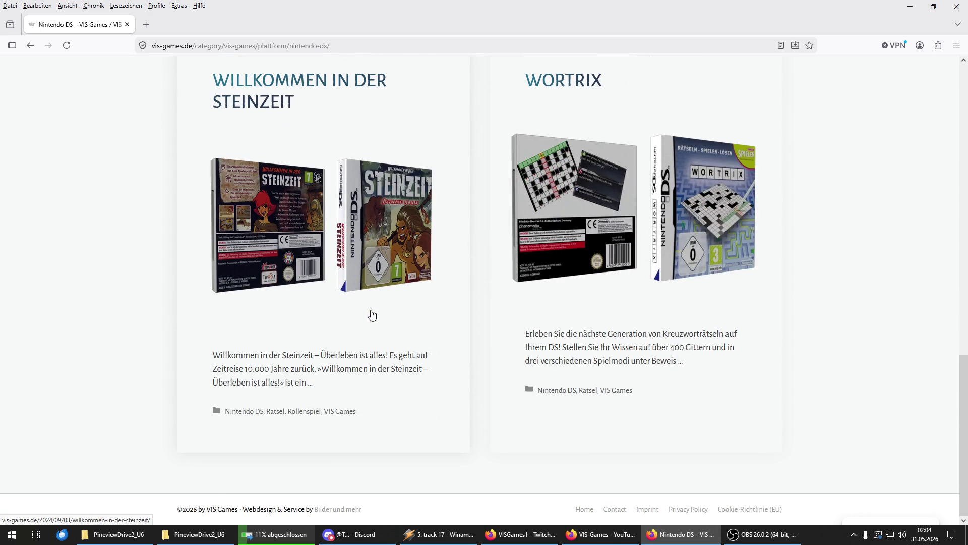
Step: Review the Nintendo DS list top to bottom, from Moorhuhn Jahrmarkt-Party to Wortrix
key("Home")
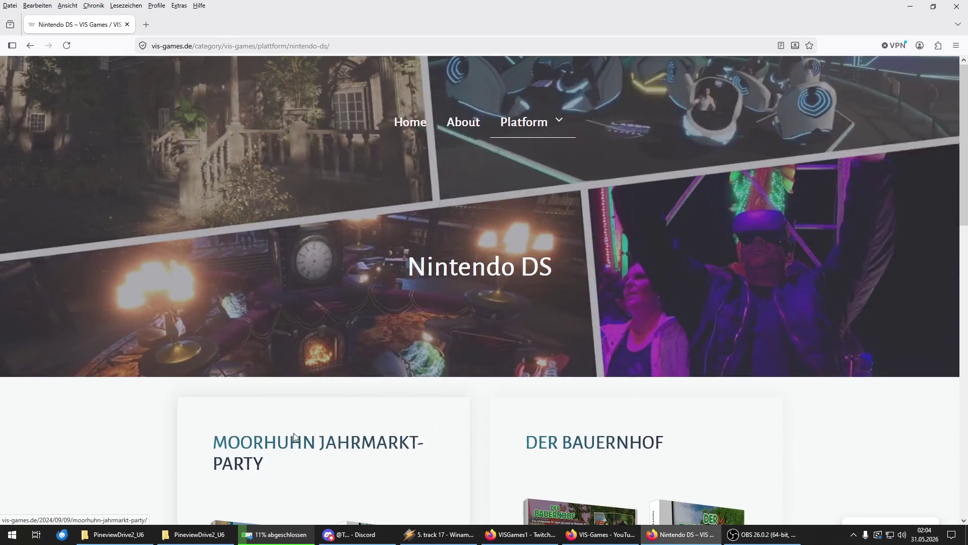
key("End")
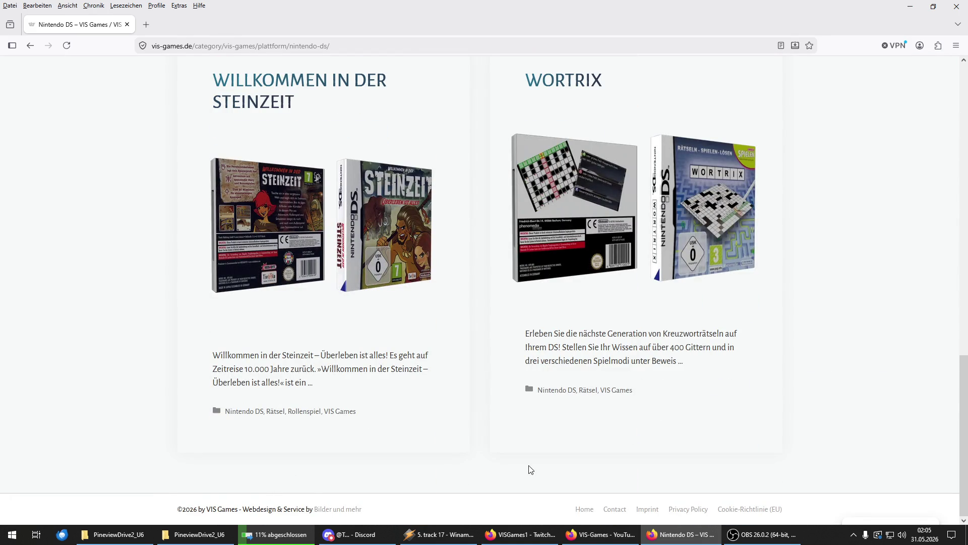
scroll(471, 404, "up", 15)
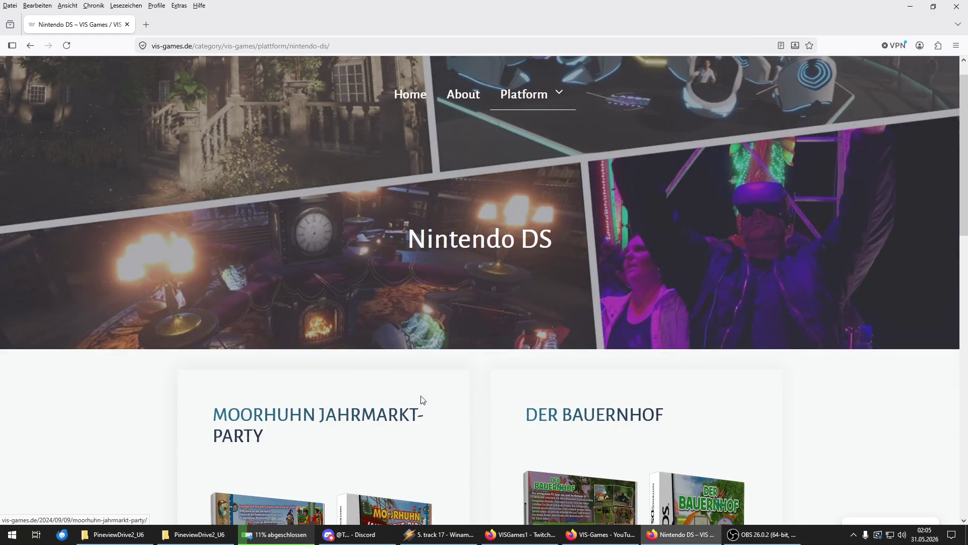
scroll(432, 398, "up", 1)
scroll(330, 442, "down", 15)
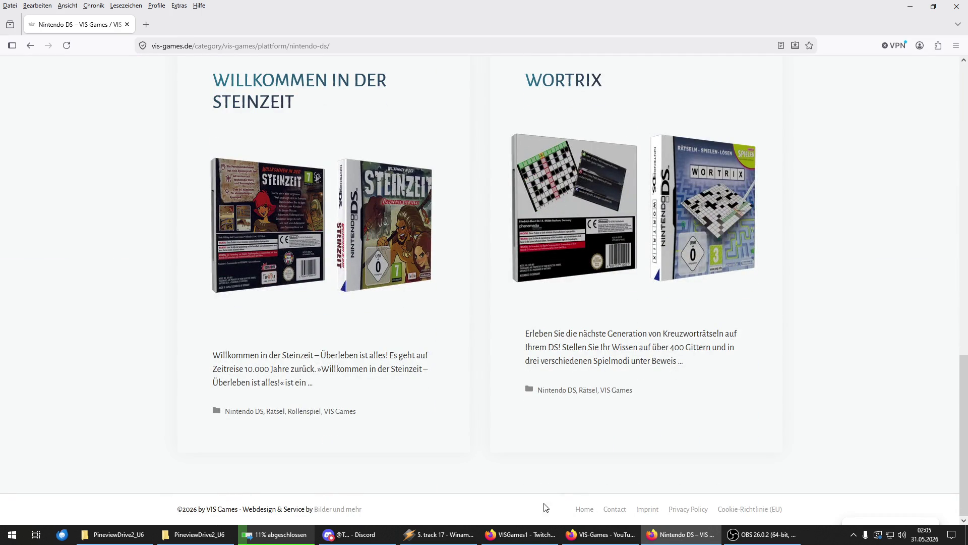
scroll(542, 420, "up", 10)
scroll(542, 419, "down", 6)
scroll(543, 420, "down", 4)
scroll(256, 457, "up", 15)
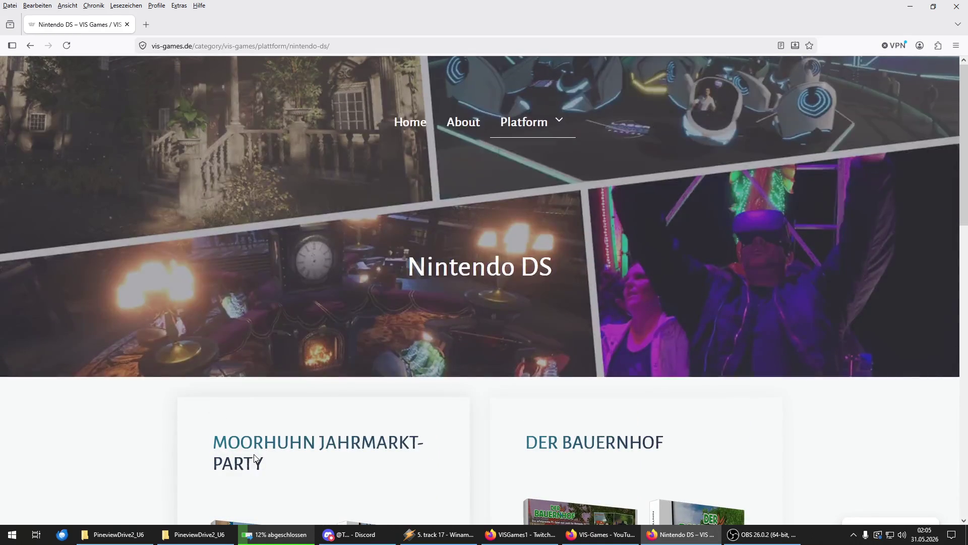
mouse_move(527, 126)
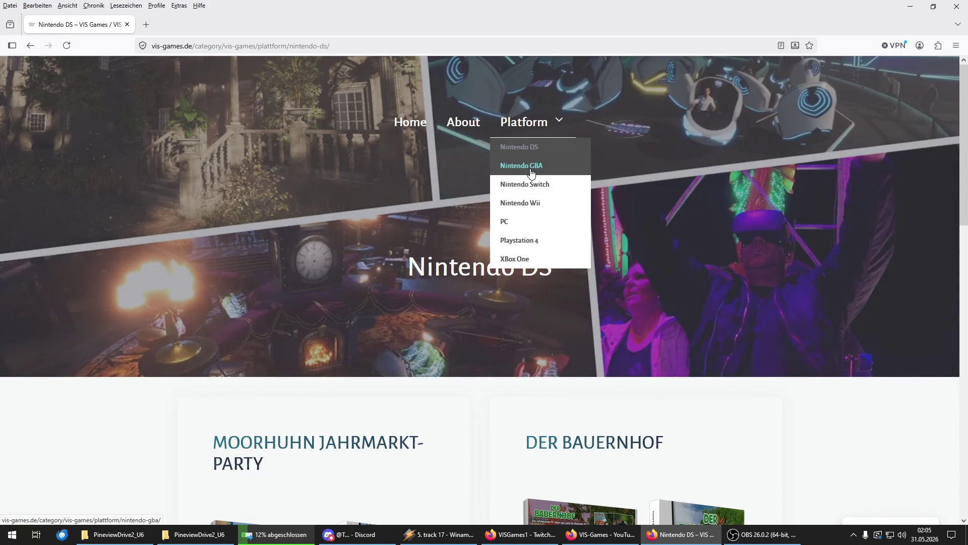
Step: Open and scroll the Nintendo GBA game catalogue
left_click(531, 169)
scroll(244, 368, "down", 7)
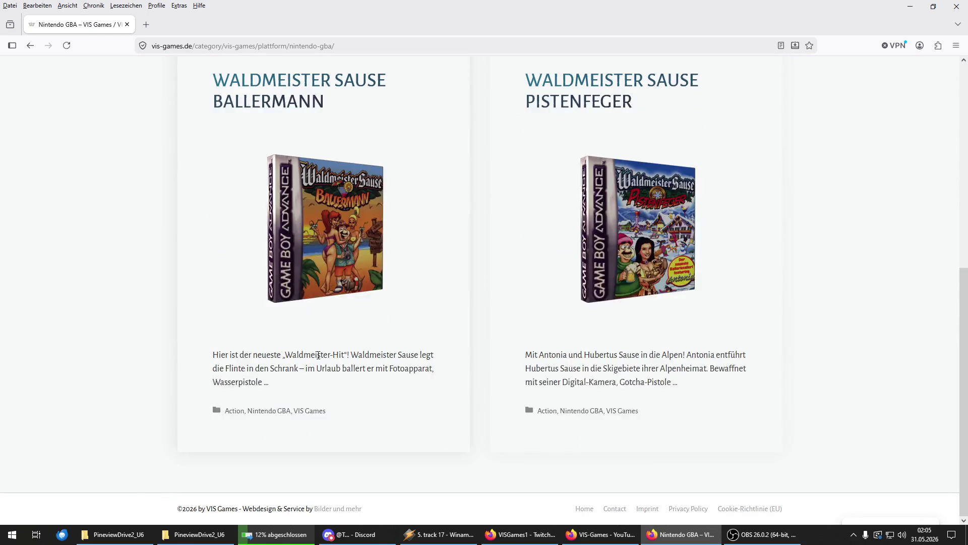
scroll(244, 369, "up", 7)
Step: Switch to the Nintendo Switch catalogue and look through its three games
mouse_move(514, 128)
scroll(231, 406, "down", 5)
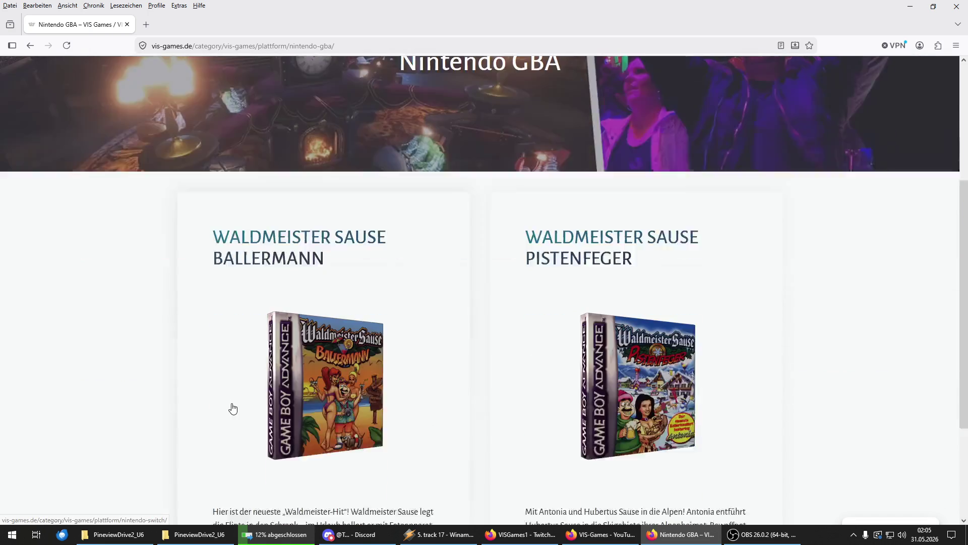
scroll(253, 395, "up", 5)
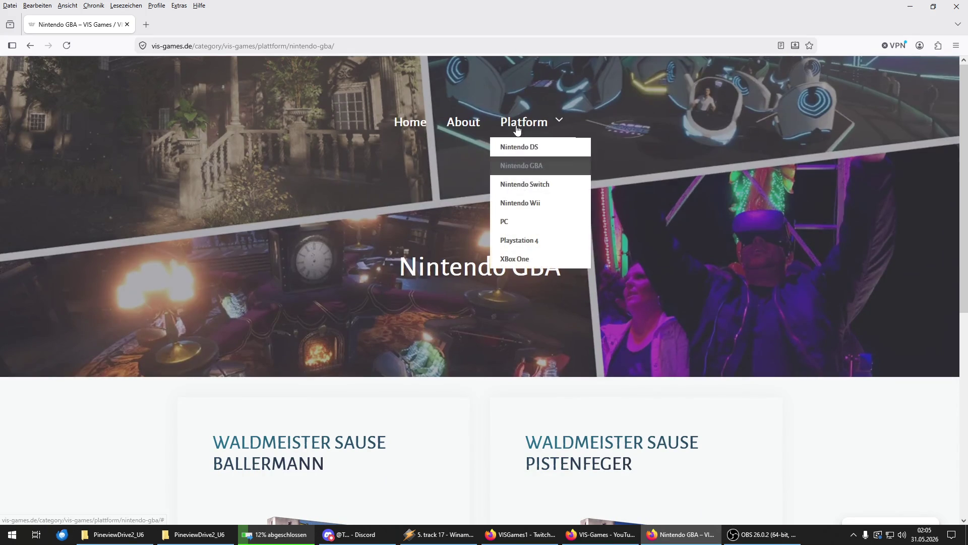
left_click(527, 186)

PROBLEM DESCRIPTION: From the lines above, copy those that contain the word "scroll".

PROBLEM SOLUTION:
scroll(471, 404, "up", 15)
scroll(432, 398, "up", 1)
scroll(330, 442, "down", 15)
scroll(542, 420, "up", 10)
scroll(542, 419, "down", 6)
scroll(543, 420, "down", 4)
scroll(256, 457, "up", 15)
Step: Open and scroll the Nintendo GBA game catalogue
scroll(244, 368, "down", 7)
scroll(244, 369, "up", 7)
scroll(231, 406, "down", 5)
scroll(253, 395, "up", 5)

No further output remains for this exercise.